Start of Excerpt to read

A recently developed pneumonia caused by SARS-CoV-2 bursting in Wuhan, China, has quickly spread across the world. We report the clinical characteristics of 82 cases of death from COVID-19 in a single center. Clinical data on 82 death cases laboratory-confirmed as SARS-CoV-2 infection were obtained from a Wuhan local hospital's electronic medical records according to previously designed standardized data collection forms. All patients were local residents of Wuhan, and a large proportion of them were diagnosed with severe illness when admitted. Due to the overwhelming of our system, a total of 14 patients (17.1%) were treated in the ICU, 83% of deaths never received Critical Care Support, only 40% had mechanical ventilation support despite 100% needing oxygen and the leading cause of death being pulmonary. Most of the patients who died were male (65.9%). More than half of the patients who died were older than 60 years (80.5%), and the median age was 72.5 years. The bulk of the patients who died had comorbidities (76.8%), including hypertension (56.1%), heart disease (20.7%), diabetes (18.3%), cerebrovascular disease (12.2%), and cancer (7.3%). Respiratory failure remained the leading cause of death (69.5%), followed by sepsis/MOF (28.0%), cardiac failure (14.6%), hemorrhage (6.1%), and renal failure (3.7%). Furthermore, respiratory, cardiac, hemorrhagic, hepatic, and renal damage were found in 100%, 89%, 80.5%, 78.0%, and 31.7% of patients, respectively. On admission, lymphopenia (89.2%), neutrophilia (74.3%), and thrombocytopenia (24.3%) were usually observed. Most patients had a high neutrophil-to-lymphocyte ratio of >5 (94.5%), high systemic immune-inflammation index of >500 (89.2%), and increased C-reactive protein (100%), lactate dehydrogenase (93.2%), and D-dimer (97.1%) levels. A high level of IL-6 (>10 pg/ml) was observed in all detected patients. The median time from initial symptoms to death was 15 days (IQR 11-20), and a significant association between aspartate aminotransferase (p = 0.002), alanine aminotransferase (p = 0.037) and time from initial symptoms to death was remarkably observed. Older males with comorbidities are more likely to develop severe disease and even die from SARS-CoV-2 infection. Respiratory failure is the main cause of COVID-19, but the virus itself and cytokine release syndrome-mediated damage to other organs, including cardiac, renal, hepatic, and hemorrhagic damage, should be taken seriously as well.

End of Excerpt to read
Start of Extracted material

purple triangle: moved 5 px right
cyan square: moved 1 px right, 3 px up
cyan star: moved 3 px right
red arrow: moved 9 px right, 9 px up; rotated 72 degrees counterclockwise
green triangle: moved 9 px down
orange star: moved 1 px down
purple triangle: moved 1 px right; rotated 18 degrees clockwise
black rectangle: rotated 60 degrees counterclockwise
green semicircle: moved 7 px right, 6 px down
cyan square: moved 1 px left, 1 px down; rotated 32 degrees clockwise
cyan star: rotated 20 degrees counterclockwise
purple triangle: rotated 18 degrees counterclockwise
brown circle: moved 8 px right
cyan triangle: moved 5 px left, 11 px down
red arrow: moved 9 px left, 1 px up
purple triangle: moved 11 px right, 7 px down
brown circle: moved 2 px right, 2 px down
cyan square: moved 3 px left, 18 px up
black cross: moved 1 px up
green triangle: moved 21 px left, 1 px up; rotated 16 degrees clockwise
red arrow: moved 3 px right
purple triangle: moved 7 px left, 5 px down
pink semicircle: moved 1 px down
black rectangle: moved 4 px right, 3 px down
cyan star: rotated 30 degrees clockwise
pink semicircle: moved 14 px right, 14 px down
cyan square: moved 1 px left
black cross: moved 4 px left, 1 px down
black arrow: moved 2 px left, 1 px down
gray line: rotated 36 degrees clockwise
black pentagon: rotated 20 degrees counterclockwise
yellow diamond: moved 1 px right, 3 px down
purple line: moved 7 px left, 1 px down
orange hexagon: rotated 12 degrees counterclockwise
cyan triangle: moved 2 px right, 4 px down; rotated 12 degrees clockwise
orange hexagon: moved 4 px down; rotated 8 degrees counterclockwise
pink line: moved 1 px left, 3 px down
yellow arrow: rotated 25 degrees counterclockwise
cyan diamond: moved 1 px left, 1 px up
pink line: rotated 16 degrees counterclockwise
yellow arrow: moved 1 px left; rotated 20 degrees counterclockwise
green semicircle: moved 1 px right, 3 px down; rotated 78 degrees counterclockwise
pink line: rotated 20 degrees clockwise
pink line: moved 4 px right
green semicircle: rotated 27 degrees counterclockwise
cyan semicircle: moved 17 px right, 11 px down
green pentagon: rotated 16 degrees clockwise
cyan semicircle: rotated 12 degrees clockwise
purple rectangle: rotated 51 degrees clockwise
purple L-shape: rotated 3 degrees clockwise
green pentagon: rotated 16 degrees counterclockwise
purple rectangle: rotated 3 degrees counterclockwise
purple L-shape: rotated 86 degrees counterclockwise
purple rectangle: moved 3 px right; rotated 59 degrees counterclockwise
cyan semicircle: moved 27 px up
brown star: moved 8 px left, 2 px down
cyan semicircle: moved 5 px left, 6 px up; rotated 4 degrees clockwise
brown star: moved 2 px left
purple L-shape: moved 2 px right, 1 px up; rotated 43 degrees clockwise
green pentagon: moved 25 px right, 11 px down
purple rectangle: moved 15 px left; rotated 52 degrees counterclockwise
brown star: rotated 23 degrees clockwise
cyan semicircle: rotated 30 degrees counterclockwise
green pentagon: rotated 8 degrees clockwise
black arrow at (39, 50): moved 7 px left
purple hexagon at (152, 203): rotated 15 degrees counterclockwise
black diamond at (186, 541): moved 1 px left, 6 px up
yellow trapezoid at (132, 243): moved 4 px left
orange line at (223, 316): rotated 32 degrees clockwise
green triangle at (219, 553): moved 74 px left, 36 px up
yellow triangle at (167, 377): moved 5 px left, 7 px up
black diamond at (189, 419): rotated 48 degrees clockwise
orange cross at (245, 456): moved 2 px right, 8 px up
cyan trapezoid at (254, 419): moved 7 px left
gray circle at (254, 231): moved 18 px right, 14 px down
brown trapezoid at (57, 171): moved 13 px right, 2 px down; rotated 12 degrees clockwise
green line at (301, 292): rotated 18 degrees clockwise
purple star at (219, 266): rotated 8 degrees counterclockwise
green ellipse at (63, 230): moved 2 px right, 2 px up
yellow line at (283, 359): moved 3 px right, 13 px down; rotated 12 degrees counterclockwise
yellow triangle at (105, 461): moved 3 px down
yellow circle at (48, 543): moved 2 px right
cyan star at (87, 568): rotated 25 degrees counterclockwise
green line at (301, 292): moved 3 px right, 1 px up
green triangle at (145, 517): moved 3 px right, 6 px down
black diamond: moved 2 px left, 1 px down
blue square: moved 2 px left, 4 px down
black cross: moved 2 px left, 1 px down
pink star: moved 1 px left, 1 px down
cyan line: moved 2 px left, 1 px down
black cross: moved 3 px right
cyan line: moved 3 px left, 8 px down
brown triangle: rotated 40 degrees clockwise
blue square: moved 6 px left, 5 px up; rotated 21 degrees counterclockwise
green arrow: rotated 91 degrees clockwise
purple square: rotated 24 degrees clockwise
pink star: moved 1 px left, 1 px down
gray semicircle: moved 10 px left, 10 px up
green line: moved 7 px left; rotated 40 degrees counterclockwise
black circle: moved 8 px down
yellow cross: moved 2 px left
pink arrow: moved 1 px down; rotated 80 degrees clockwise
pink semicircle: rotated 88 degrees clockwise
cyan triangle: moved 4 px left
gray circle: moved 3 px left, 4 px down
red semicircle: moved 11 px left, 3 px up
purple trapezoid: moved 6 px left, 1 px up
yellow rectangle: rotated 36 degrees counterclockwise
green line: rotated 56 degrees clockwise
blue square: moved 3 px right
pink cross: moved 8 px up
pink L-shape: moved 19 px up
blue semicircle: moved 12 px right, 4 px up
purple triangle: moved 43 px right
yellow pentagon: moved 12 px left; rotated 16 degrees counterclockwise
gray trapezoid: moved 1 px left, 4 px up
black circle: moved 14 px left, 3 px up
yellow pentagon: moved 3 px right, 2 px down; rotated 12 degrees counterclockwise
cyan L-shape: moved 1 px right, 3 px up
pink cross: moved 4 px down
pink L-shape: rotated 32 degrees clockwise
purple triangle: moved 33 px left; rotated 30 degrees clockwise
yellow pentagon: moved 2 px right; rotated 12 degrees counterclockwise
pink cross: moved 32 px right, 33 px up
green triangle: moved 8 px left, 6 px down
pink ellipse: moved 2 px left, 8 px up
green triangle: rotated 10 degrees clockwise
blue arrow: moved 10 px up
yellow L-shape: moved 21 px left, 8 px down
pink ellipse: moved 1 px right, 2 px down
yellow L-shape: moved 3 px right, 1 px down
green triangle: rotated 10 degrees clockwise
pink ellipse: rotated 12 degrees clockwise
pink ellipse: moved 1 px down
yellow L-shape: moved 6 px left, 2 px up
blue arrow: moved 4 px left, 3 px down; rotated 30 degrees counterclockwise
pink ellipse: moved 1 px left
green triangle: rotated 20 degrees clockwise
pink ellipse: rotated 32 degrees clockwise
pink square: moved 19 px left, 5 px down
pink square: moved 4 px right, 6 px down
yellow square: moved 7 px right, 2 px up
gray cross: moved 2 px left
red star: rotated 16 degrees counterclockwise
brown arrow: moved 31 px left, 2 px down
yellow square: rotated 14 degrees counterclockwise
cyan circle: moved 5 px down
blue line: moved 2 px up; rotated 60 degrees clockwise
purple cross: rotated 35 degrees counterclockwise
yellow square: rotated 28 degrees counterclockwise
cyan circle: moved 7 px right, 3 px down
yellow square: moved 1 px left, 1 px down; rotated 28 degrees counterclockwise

End of Extracted material

Reproduce the report on the 82 COVID-19 deaths in Wuhan above word for word, from its first sentence to its last.

A recently developed pneumonia caused by SARS-CoV-2 bursting in Wuhan, China, has quickly spread across the world. We report the clinical characteristics of 82 cases of death from COVID-19 in a single center. Clinical data on 82 death cases laboratory-confirmed as SARS-CoV-2 infection were obtained from a Wuhan local hospital's electronic medical records according to previously designed standardized data collection forms. All patients were local residents of Wuhan, and a large proportion of them were diagnosed with severe illness when admitted. Due to the overwhelming of our system, a total of 14 patients (17.1%) were treated in the ICU, 83% of deaths never received Critical Care Support, only 40% had mechanical ventilation support despite 100% needing oxygen and the leading cause of death being pulmonary. Most of the patients who died were male (65.9%). More than half of the patients who died were older than 60 years (80.5%), and the median age was 72.5 years. The bulk of the patients who died had comorbidities (76.8%), including hypertension (56.1%), heart disease (20.7%), diabetes (18.3%), cerebrovascular disease (12.2%), and cancer (7.3%). Respiratory failure remained the leading cause of death (69.5%), followed by sepsis/MOF (28.0%), cardiac failure (14.6%), hemorrhage (6.1%), and renal failure (3.7%). Furthermore, respiratory, cardiac, hemorrhagic, hepatic, and renal damage were found in 100%, 89%, 80.5%, 78.0%, and 31.7% of patients, respectively. On admission, lymphopenia (89.2%), neutrophilia (74.3%), and thrombocytopenia (24.3%) were usually observed. Most patients had a high neutrophil-to-lymphocyte ratio of >5 (94.5%), high systemic immune-inflammation index of >500 (89.2%), and increased C-reactive protein (100%), lactate dehydrogenase (93.2%), and D-dimer (97.1%) levels. A high level of IL-6 (>10 pg/ml) was observed in all detected patients. The median time from initial symptoms to death was 15 days (IQR 11-20), and a significant association between aspartate aminotransferase (p = 0.002), alanine aminotransferase (p = 0.037) and time from initial symptoms to death was remarkably observed. Older males with comorbidities are more likely to develop severe disease and even die from SARS-CoV-2 infection. Respiratory failure is the main cause of COVID-19, but the virus itself and cytokine release syndrome-mediated damage to other organs, including cardiac, renal, hepatic, and hemorrhagic damage, should be taken seriously as well.